**Instructions for the task**
Return every line of the material below verbatim, in its original order and without any changes.

>>

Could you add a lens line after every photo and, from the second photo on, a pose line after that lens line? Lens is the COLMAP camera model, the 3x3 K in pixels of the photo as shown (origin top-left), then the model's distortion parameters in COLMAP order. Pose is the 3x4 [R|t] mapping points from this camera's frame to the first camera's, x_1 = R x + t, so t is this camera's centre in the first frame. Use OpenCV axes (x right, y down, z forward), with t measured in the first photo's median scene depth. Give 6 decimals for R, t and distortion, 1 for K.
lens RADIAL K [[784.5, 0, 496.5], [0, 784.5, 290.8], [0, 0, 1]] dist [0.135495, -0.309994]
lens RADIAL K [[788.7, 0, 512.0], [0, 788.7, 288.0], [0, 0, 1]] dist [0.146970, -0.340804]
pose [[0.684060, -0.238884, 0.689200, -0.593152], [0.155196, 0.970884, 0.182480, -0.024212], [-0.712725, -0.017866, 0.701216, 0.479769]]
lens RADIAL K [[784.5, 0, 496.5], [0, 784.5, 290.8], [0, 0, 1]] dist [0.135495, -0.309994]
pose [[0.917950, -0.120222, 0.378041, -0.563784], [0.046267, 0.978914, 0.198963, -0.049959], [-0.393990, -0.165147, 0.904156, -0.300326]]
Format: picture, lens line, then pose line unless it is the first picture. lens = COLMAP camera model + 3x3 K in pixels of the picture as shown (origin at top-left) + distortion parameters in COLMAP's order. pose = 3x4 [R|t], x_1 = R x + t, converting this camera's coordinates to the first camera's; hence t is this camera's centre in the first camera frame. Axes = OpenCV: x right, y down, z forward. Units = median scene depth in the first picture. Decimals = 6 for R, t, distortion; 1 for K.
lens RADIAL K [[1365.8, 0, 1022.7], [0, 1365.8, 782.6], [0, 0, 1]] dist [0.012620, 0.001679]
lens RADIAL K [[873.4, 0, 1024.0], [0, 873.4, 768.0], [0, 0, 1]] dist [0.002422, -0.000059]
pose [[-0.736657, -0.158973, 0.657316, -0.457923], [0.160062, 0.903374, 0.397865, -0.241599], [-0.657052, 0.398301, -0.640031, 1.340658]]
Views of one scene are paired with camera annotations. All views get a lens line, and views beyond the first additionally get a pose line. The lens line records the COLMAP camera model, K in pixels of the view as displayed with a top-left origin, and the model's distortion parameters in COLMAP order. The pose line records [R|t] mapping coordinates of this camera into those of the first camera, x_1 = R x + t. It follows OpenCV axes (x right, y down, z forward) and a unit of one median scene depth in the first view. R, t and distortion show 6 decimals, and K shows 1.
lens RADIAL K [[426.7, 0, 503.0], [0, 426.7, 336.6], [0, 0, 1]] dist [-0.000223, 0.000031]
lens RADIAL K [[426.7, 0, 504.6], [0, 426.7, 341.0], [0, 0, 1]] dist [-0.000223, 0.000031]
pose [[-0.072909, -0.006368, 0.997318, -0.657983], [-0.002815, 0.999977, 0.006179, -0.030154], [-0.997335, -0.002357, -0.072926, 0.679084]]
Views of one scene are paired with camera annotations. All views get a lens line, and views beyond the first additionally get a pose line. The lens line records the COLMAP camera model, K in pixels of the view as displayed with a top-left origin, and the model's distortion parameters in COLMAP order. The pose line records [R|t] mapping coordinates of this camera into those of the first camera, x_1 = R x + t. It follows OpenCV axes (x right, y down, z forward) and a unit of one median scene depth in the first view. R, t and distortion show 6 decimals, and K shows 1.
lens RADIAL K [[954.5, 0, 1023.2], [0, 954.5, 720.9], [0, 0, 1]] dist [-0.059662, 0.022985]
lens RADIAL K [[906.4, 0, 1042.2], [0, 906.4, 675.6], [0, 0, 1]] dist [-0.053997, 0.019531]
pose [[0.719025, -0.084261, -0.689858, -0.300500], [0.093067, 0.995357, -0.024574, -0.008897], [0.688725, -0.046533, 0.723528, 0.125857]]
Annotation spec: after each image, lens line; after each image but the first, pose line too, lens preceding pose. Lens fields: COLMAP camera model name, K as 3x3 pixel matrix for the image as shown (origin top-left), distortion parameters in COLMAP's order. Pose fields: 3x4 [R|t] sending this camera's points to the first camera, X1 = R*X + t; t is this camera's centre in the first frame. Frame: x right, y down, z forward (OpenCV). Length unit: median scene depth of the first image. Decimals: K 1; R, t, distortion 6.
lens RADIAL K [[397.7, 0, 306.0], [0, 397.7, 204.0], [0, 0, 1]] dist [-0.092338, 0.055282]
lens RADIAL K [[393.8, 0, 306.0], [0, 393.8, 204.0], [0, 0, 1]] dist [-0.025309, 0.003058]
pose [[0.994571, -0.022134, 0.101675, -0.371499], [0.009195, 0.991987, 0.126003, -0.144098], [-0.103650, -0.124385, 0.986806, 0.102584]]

<<

**Task output**
Could you add a lens line after every photo and, from the second photo on, a pose line after that lens line? Lens is the COLMAP camera model, the 3x3 K in pixels of the photo as shown (origin top-left), then the model's distortion parameters in COLMAP order. Pose is the 3x4 [R|t] mapping points from this camera's frame to the first camera's, x_1 = R x + t, so t is this camera's centre in the first frame. Use OpenCV axes (x right, y down, z forward), with t measured in the first photo's median scene depth. Give 6 decimals for R, t and distortion, 1 for K.
lens RADIAL K [[784.5, 0, 496.5], [0, 784.5, 290.8], [0, 0, 1]] dist [0.135495, -0.309994]
lens RADIAL K [[788.7, 0, 512.0], [0, 788.7, 288.0], [0, 0, 1]] dist [0.146970, -0.340804]
pose [[0.684060, -0.238884, 0.689200, -0.593152], [0.155196, 0.970884, 0.182480, -0.024212], [-0.712725, -0.017866, 0.701216, 0.479769]]
lens RADIAL K [[784.5, 0, 496.5], [0, 784.5, 290.8], [0, 0, 1]] dist [0.135495, -0.309994]
pose [[0.917950, -0.120222, 0.378041, -0.563784], [0.046267, 0.978914, 0.198963, -0.049959], [-0.393990, -0.165147, 0.904156, -0.300326]]
Format: picture, lens line, then pose line unless it is the first picture. lens = COLMAP camera model + 3x3 K in pixels of the picture as shown (origin at top-left) + distortion parameters in COLMAP's order. pose = 3x4 [R|t], x_1 = R x + t, converting this camera's coordinates to the first camera's; hence t is this camera's centre in the first camera frame. Axes = OpenCV: x right, y down, z forward. Units = median scene depth in the first picture. Decimals = 6 for R, t, distortion; 1 for K.
lens RADIAL K [[1365.8, 0, 1022.7], [0, 1365.8, 782.6], [0, 0, 1]] dist [0.012620, 0.001679]
lens RADIAL K [[873.4, 0, 1024.0], [0, 873.4, 768.0], [0, 0, 1]] dist [0.002422, -0.000059]
pose [[-0.736657, -0.158973, 0.657316, -0.457923], [0.160062, 0.903374, 0.397865, -0.241599], [-0.657052, 0.398301, -0.640031, 1.340658]]
Views of one scene are paired with camera annotations. All views get a lens line, and views beyond the first additionally get a pose line. The lens line records the COLMAP camera model, K in pixels of the view as displayed with a top-left origin, and the model's distortion parameters in COLMAP order. The pose line records [R|t] mapping coordinates of this camera into those of the first camera, x_1 = R x + t. It follows OpenCV axes (x right, y down, z forward) and a unit of one median scene depth in the first view. R, t and distortion show 6 decimals, and K shows 1.
lens RADIAL K [[426.7, 0, 503.0], [0, 426.7, 336.6], [0, 0, 1]] dist [-0.000223, 0.000031]
lens RADIAL K [[426.7, 0, 504.6], [0, 426.7, 341.0], [0, 0, 1]] dist [-0.000223, 0.000031]
pose [[-0.072909, -0.006368, 0.997318, -0.657983], [-0.002815, 0.999977, 0.006179, -0.030154], [-0.997335, -0.002357, -0.072926, 0.679084]]
Views of one scene are paired with camera annotations. All views get a lens line, and views beyond the first additionally get a pose line. The lens line records the COLMAP camera model, K in pixels of the view as displayed with a top-left origin, and the model's distortion parameters in COLMAP order. The pose line records [R|t] mapping coordinates of this camera into those of the first camera, x_1 = R x + t. It follows OpenCV axes (x right, y down, z forward) and a unit of one median scene depth in the first view. R, t and distortion show 6 decimals, and K shows 1.
lens RADIAL K [[954.5, 0, 1023.2], [0, 954.5, 720.9], [0, 0, 1]] dist [-0.059662, 0.022985]
lens RADIAL K [[906.4, 0, 1042.2], [0, 906.4, 675.6], [0, 0, 1]] dist [-0.053997, 0.019531]
pose [[0.719025, -0.084261, -0.689858, -0.300500], [0.093067, 0.995357, -0.024574, -0.008897], [0.688725, -0.046533, 0.723528, 0.125857]]
Annotation spec: after each image, lens line; after each image but the first, pose line too, lens preceding pose. Lens fields: COLMAP camera model name, K as 3x3 pixel matrix for the image as shown (origin top-left), distortion parameters in COLMAP's order. Pose fields: 3x4 [R|t] sending this camera's points to the first camera, X1 = R*X + t; t is this camera's centre in the first frame. Frame: x right, y down, z forward (OpenCV). Length unit: median scene depth of the first image. Decimals: K 1; R, t, distortion 6.
lens RADIAL K [[397.7, 0, 306.0], [0, 397.7, 204.0], [0, 0, 1]] dist [-0.092338, 0.055282]
lens RADIAL K [[393.8, 0, 306.0], [0, 393.8, 204.0], [0, 0, 1]] dist [-0.025309, 0.003058]
pose [[0.994571, -0.022134, 0.101675, -0.371499], [0.009195, 0.991987, 0.126003, -0.144098], [-0.103650, -0.124385, 0.986806, 0.102584]]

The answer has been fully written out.